You provide the server with an optional port to run on, and a responder object which is responsible for taking some input from the port and providing some output to send back.
The default responder class works by pattern matching the input, and takes an array of predefined responses.
The responses consist of an array of arrays. Each of the inner arrays is in this format:
@[pattern, command, command...]
The pattern is a regular expression which is matched against input received by the server.
The commands are subclasses of . Predefined command classes are provided which send data back to the client (after performing text substitutions to customise the content), pause for a while, and close the connection. Other command classes can easily be defined to perform custom actions, such as pausing for a random time, or sending back some dynamically generated content.
The server includes a facilty for loading these response arrays easily from a JSON file.
If you give the server no port, it is assigned one at random. You can discover this using the <[KMSServer port]> property, so that you can pass it on to the test code that will be making a connection.
This is generally preferrable to setting a fixed port, as the system doesn't always free up ports instantly, so if you run multiple tests on a fixed port in quick succession you may find that the server fails to bind.
As well as listening on its assigned port, the server listens on a second port which can be used to fake FTP passive data connections.
Any connection on this port will cause the contents of the <[KMSServer data]> property to be sent back, followed by the connection closing.
There is a subsitituion system which allows the output that is sent back to vary somewhat based on context.
You can use variables
$2 etc in a response, to refer to parts of the pattern that was matched against.
Other substitutions that are currently implemented:
$address the IP address of the server; should be 127.0.0.1 $server a fake name for the server, to return (eg in FTP responses) $pasv the IP address and port number of the data connection, in FTP format (eg 127,0,0,1,120,12) $size the size of the server's data property $date the current date & time in RFC1123 format
MockServer expects the modern runtime, and uses the latest syntax. It doesn't use ARC yet, but really only because I haven't got round to it.
Currently I've only tested it on the Mac, but I think it should work on iOS. Let me know if you encounter any issues.
See the document for a quick introduction into using MockServer with unit tests.
For More Information
See the full documentation on the web (if you're reading this on the web, that link probably refers to this page!).

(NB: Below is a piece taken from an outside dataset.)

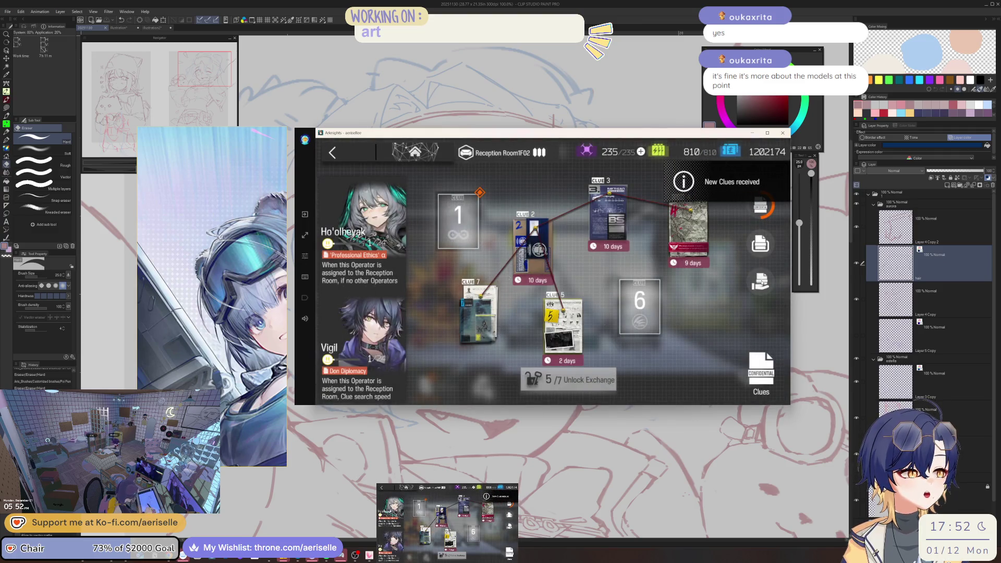
click(761, 282)
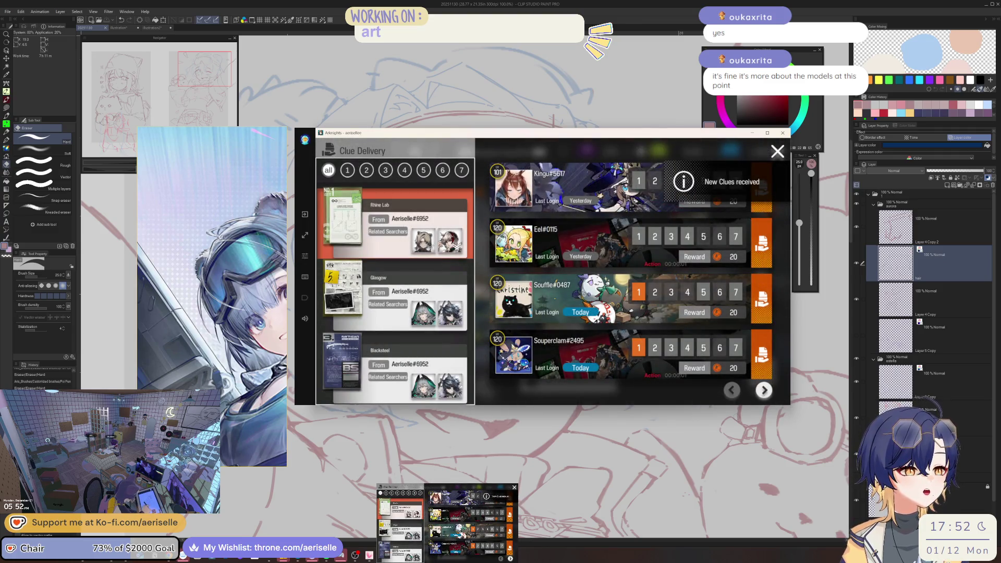
Send the Rhine Lab, Glasgow and Blacksteel clues to friends, paging through the list, then close delivery
click(764, 391)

See MockServer's own unit tests for some examples. KMSManualTests.m and KMSCollectionTests.m illustrate usage, and the ftp.json and webdav.json files give examples of responses files.
Note about the documentation: The web version of this documentation was built with appledoc and the gendoc script. For some reason that I haven't figured out yet, appledoc seems to get some of the index links wrong, so clicking on the MockServer link at the top-left may sometimes give you a 404 error. Sorry about that - it's a known issue which I'll try to fix!